* **Required task**
Turn the material below into a numbered list, one line per item, with blank lines left out. Leave out the pictures.

####

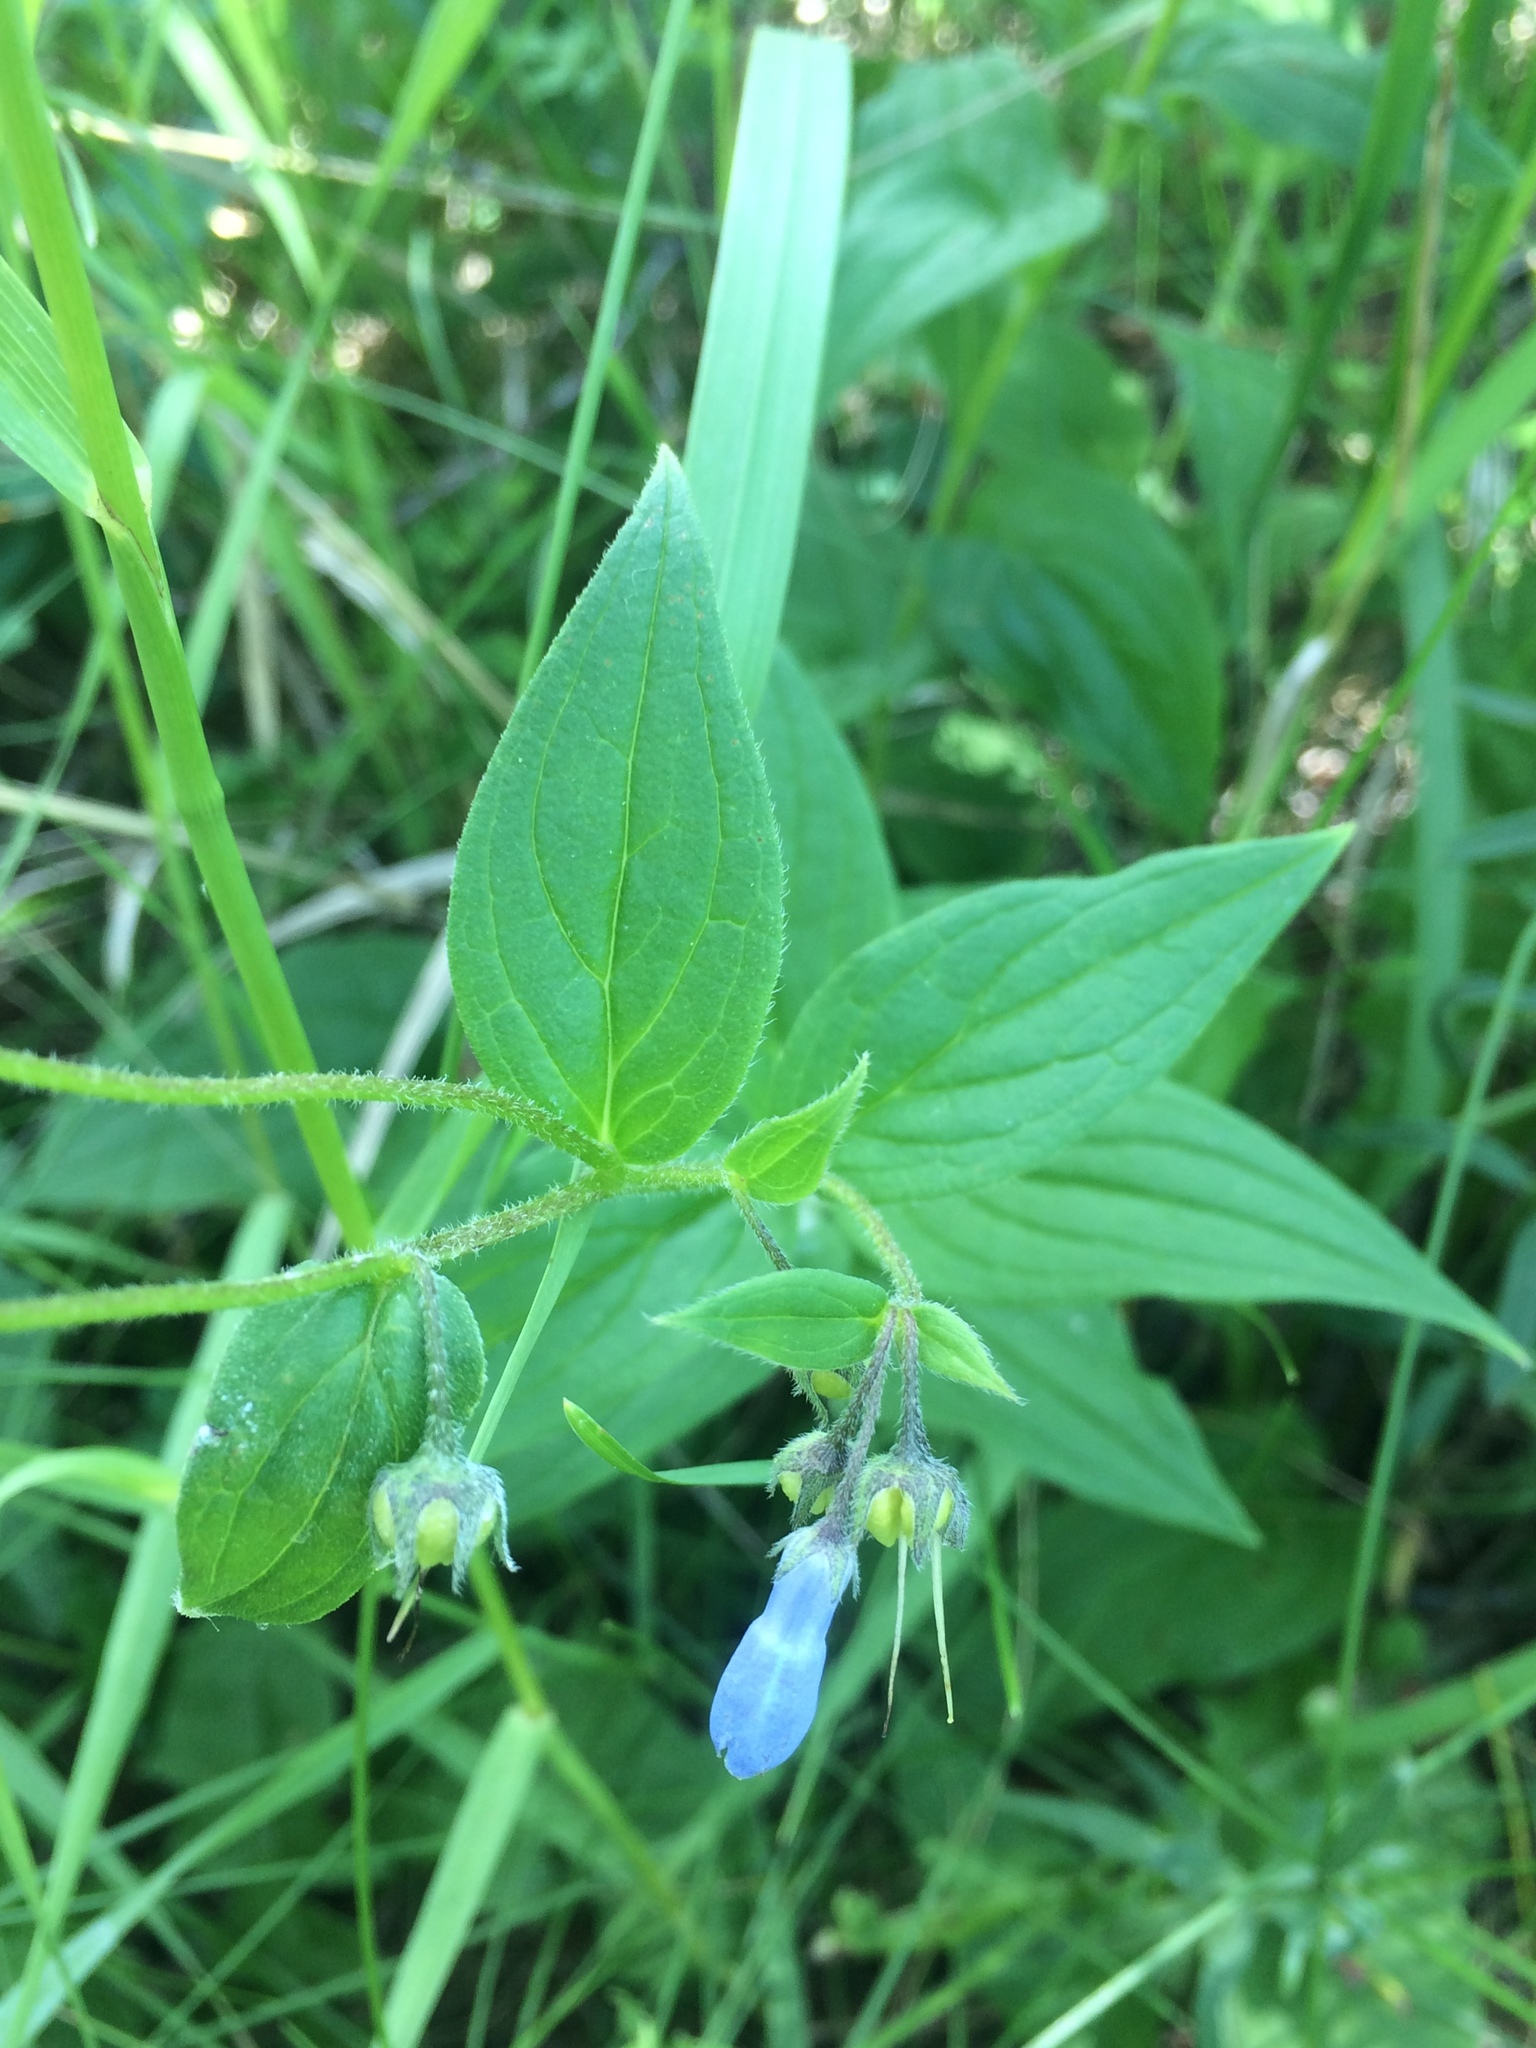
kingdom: Plantae
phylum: Tracheophyta
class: Magnoliopsida
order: Boraginales
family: Boraginaceae
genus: Mertensia
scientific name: Mertensia paniculata
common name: Panicled bluebells
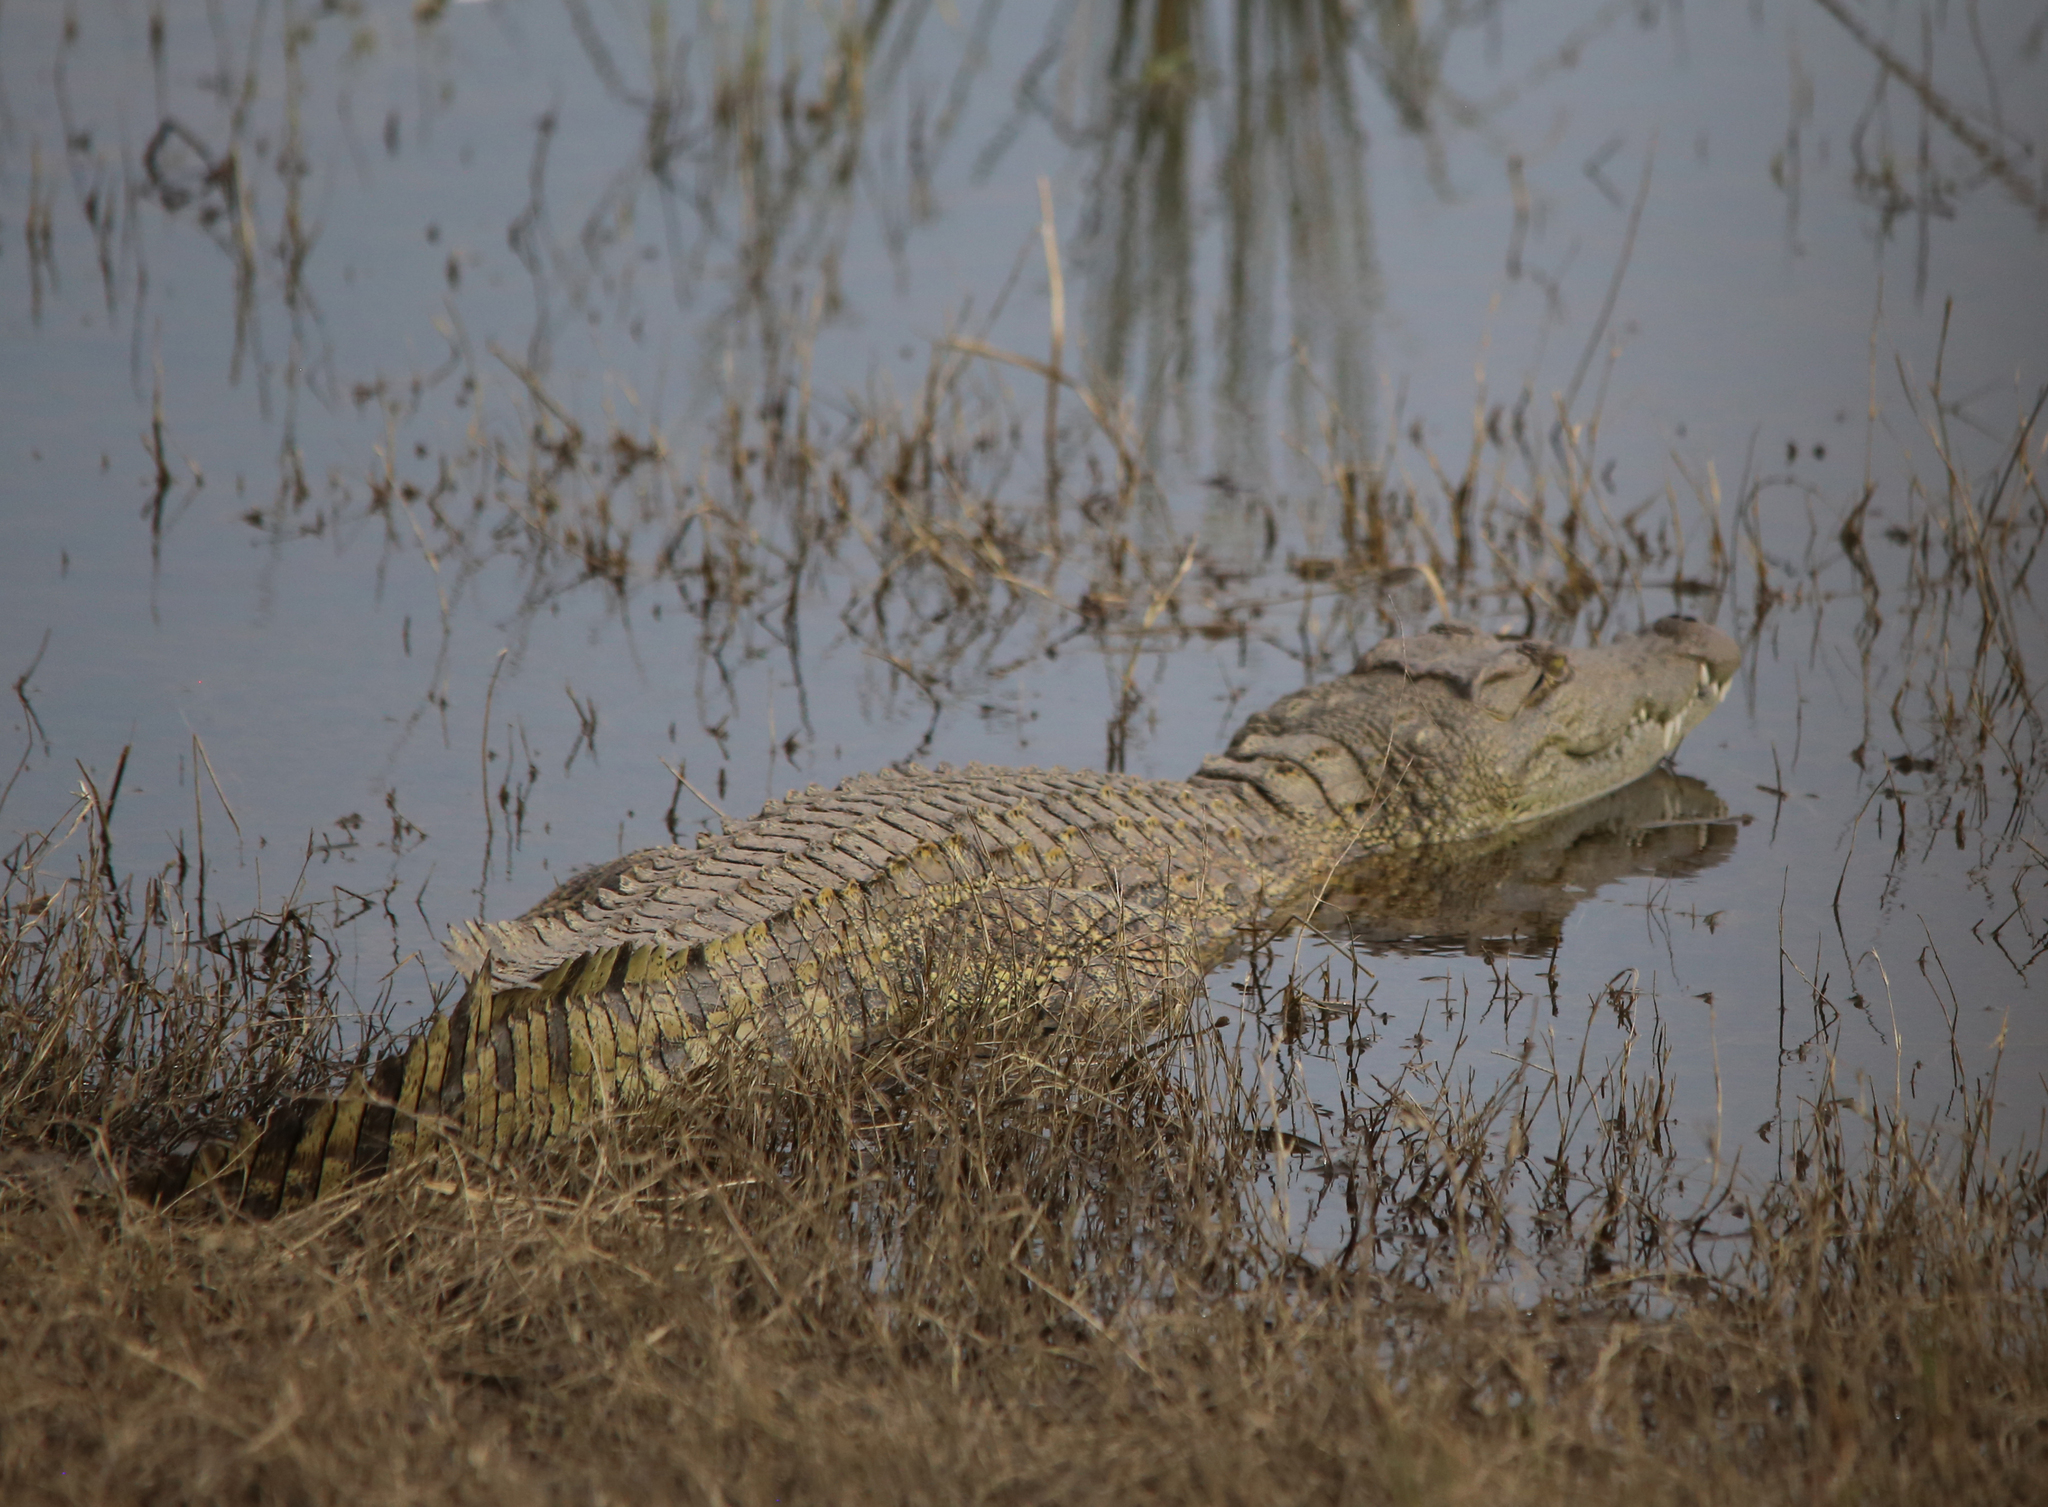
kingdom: Animalia
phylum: Chordata
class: Crocodylia
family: Crocodylidae
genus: Crocodylus
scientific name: Crocodylus niloticus
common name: Nile crocodile
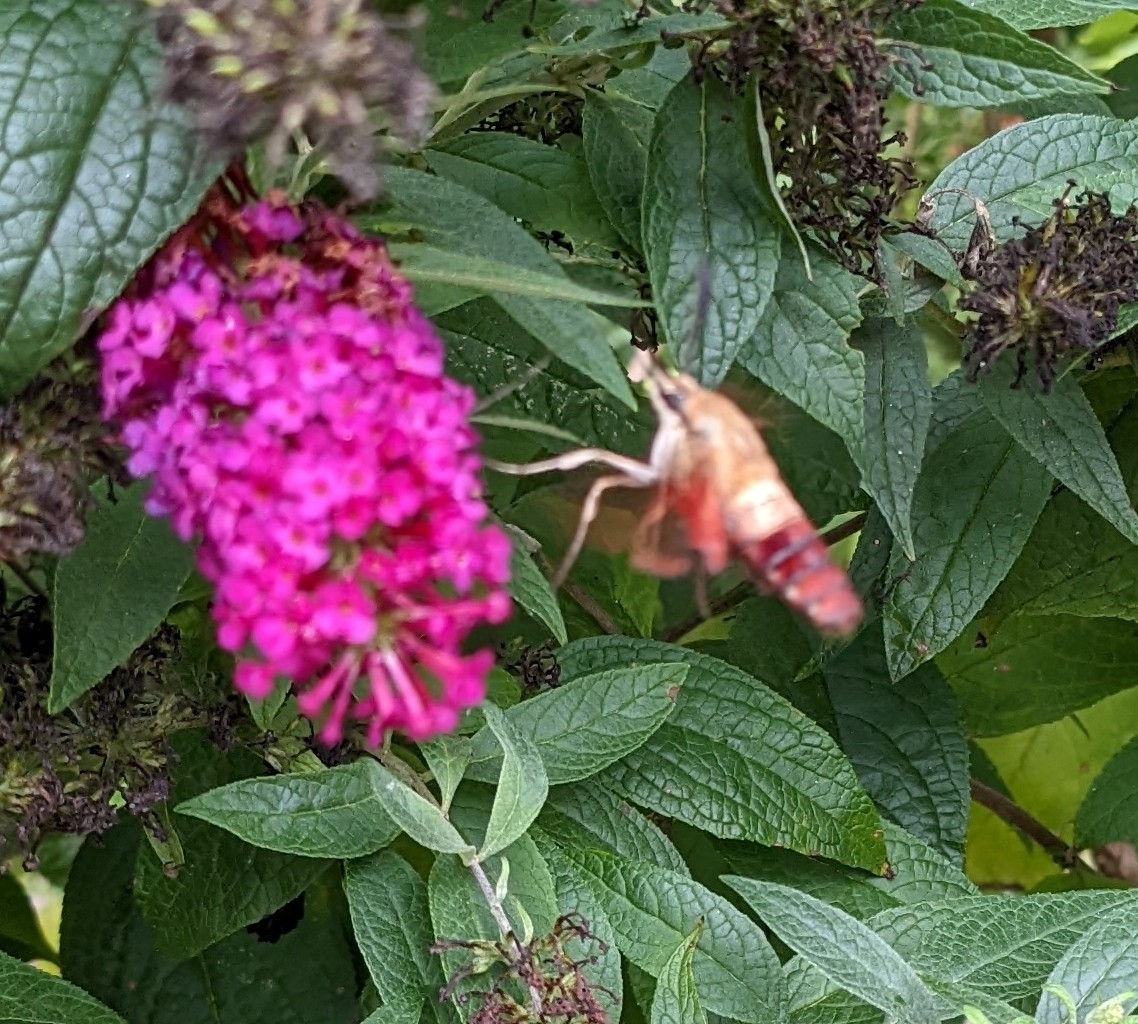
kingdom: Animalia
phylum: Arthropoda
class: Insecta
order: Lepidoptera
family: Sphingidae
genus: Hemaris
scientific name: Hemaris thysbe
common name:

####

* **Solution for this problem**
1. kingdom: Plantae
2. phylum: Tracheophyta
3. class: Magnoliopsida
4. order: Boraginales
5. family: Boraginaceae
6. genus: Mertensia
7. scientific name: Mertensia paniculata
8. common name: Panicled bluebells
9. kingdom: Animalia
10. phylum: Chordata
11. class: Crocodylia
12. family: Crocodylidae
13. genus: Crocodylus
14. scientific name: Crocodylus niloticus
15. common name: Nile crocodile
16. kingdom: Animalia
17. phylum: Arthropoda
18. class: Insecta
19. order: Lepidoptera
20. family: Sphingidae
21. genus: Hemaris
22. scientific name: Hemaris thysbe
23. common name:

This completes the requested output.